» **EN QUÉ CONSISTE**
En la sección del documento, ¿con qué comando se añade iptables al runlevel default? Responde, por favor, en una sola frase.

» **SECCIÓN DEL DOCUMENTO**
+---+

# Problema al agregar scriptsFirewall al arranque(Solucionado)

## omarelrockero1

Saludos hermanos de gentoo, mi problema es algo que se me ha venido presentando estos ultimos dias, compartiendo mi conexion a internet con un equipo que usa mi esposa el mismo tiene sistema operativo microsoft basura xp profetional sp3, en mi equipo cuento con una interface eth1 por la que recibo internet dhcp desde un modem adsl, y otra eth0 por la que me encuentro en red local con el mencionado equipo. 

	Para ello scribi una reglas de firewall para poder compartir mi internet, al ejecutar el script todo bien. El problema radica en cuando quiero que estas reglas se ejecuten al iniciar el sistema.

He probado varios metodos para iniciarlo pero el que mejor me ha funcionado el ejecutar el scripts que guarde y le di permiso de ejecucion en /etc/init.d/omar_firewall1 y despues guardar la reglas en /var/lib/iptables/rules-save con /etc/init.d/iptables save y añadir iptables al runlevel default: rc-update add iptables default

. Al reiniciar y hacer un iptables -L -n efectivamente tengo las reglas establecidas pero el computador cliente no puede navegar a pesar de tener red local activa ya que hago ping de cada uno de los computadores y dan respuesta, pero lo misterioso del caso es cuando ejecuto manualmente el script /etc/init.d/omar_firewall1 el computador cliente comienza navegar perfectamente. No se que me recomiendan ustedes?

+---+

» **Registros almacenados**

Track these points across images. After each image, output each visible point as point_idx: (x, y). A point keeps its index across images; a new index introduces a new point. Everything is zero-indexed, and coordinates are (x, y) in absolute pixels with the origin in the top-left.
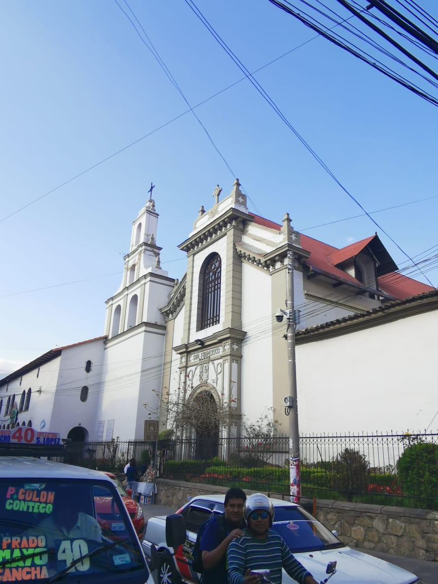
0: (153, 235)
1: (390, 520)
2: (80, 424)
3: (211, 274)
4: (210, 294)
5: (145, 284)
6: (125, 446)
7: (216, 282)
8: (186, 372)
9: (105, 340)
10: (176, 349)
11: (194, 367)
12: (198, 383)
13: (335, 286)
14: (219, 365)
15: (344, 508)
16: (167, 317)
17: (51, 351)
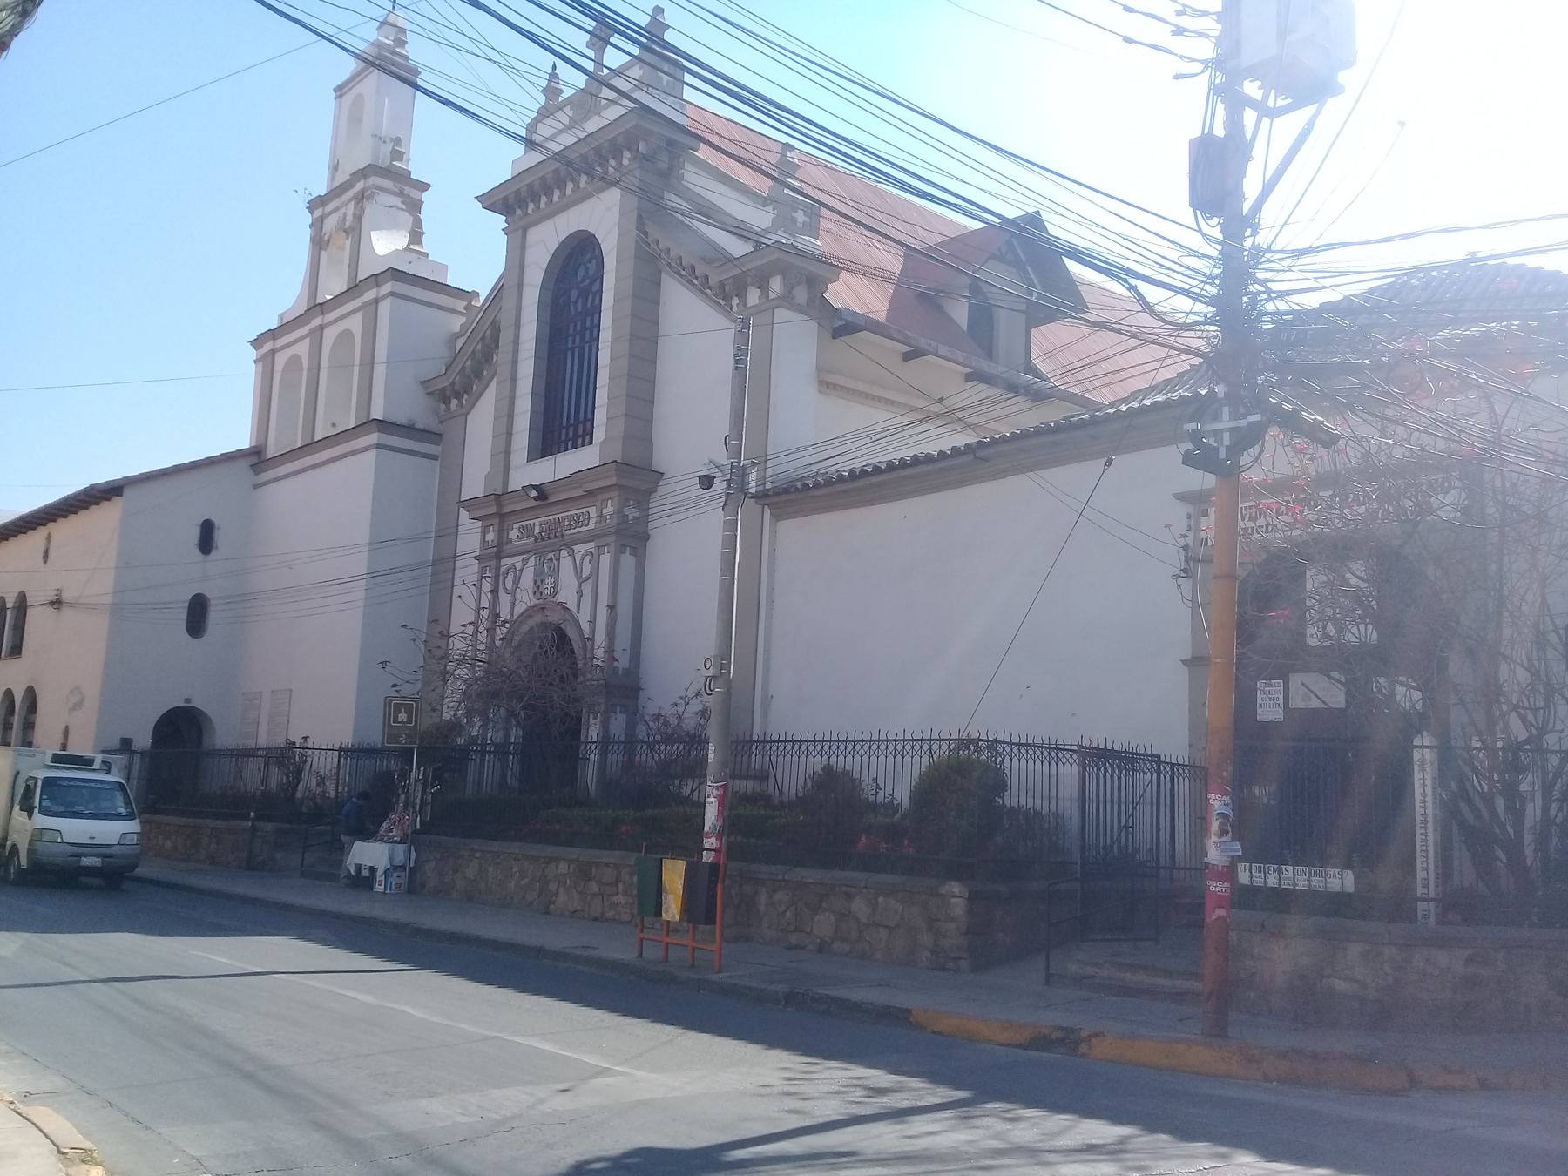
0: (398, 141)
1: (881, 899)
2: (188, 700)
3: (575, 293)
4: (569, 353)
5: (377, 301)
6: (329, 759)
7: (589, 319)
8: (498, 567)
9: (256, 458)
10: (470, 504)
11: (521, 557)
12: (534, 601)
13: (907, 357)
14: (588, 558)
15: (804, 880)
16: (443, 406)
17: (92, 487)
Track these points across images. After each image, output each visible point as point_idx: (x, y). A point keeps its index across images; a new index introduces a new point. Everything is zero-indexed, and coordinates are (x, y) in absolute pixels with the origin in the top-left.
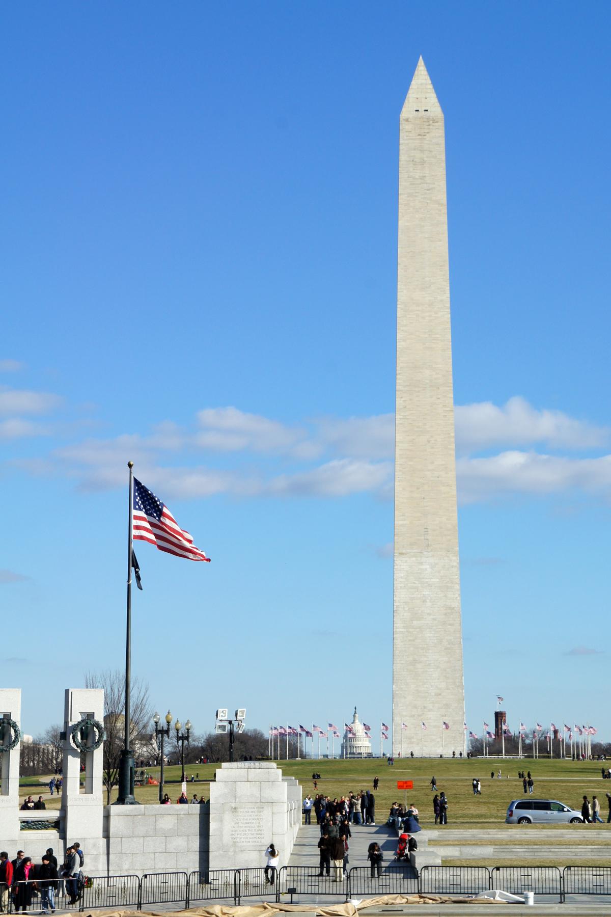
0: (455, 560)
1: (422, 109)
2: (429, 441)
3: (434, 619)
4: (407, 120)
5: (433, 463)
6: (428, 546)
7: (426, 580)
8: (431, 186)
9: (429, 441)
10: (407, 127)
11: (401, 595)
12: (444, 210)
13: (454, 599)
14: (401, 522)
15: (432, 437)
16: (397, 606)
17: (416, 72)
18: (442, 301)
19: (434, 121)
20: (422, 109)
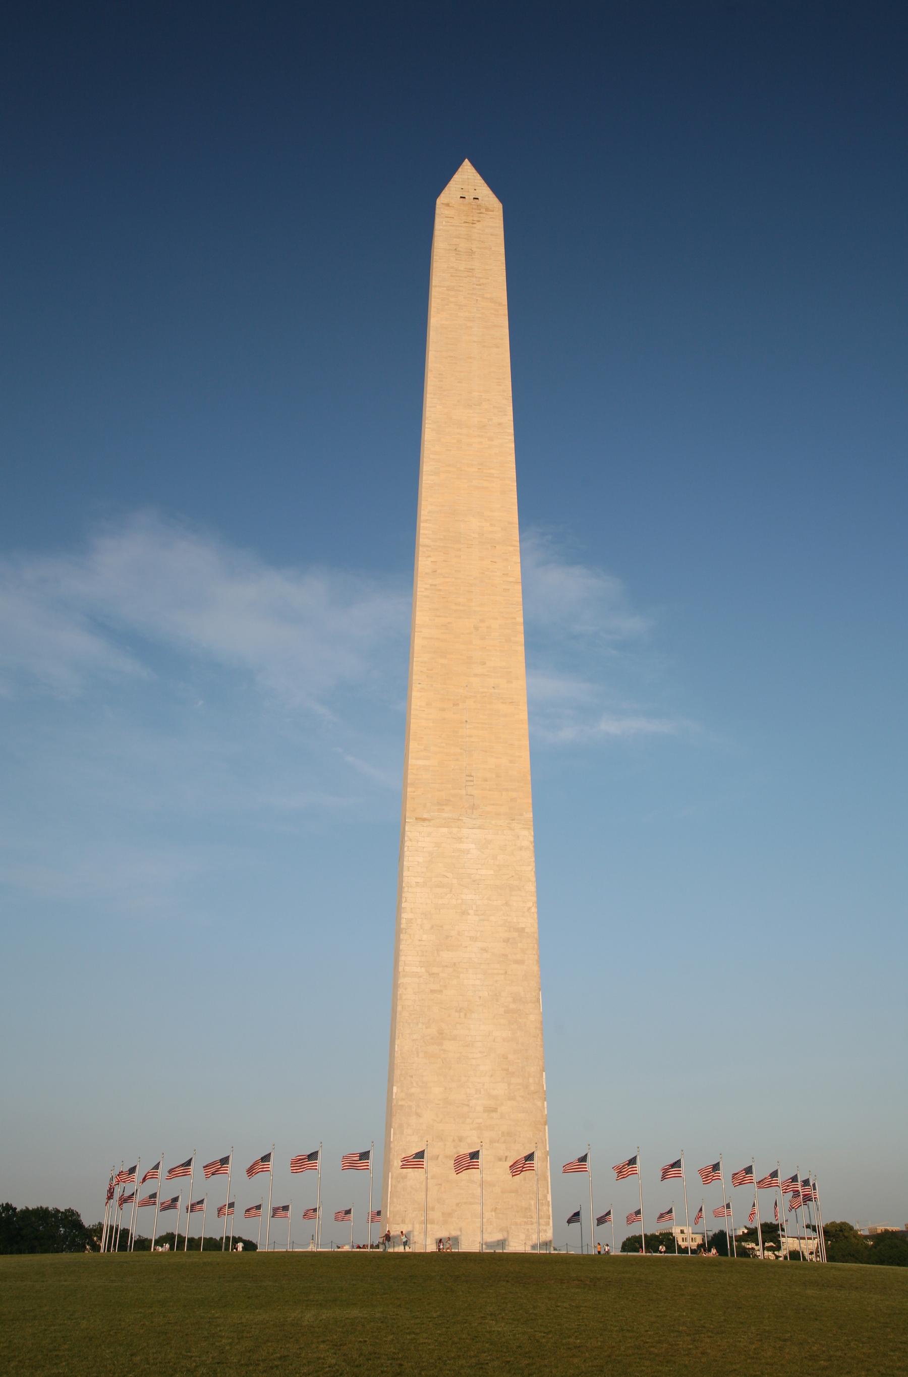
0: (527, 837)
1: (470, 197)
2: (476, 628)
3: (484, 950)
4: (448, 205)
5: (484, 664)
6: (474, 807)
7: (468, 874)
8: (482, 281)
9: (476, 628)
10: (446, 212)
11: (416, 899)
12: (505, 311)
13: (524, 910)
14: (421, 762)
15: (482, 621)
16: (410, 921)
17: (460, 170)
18: (500, 424)
19: (487, 210)
20: (470, 197)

+---+

» **RESPUESTA**
Se añade con el comando rc-update add iptables default.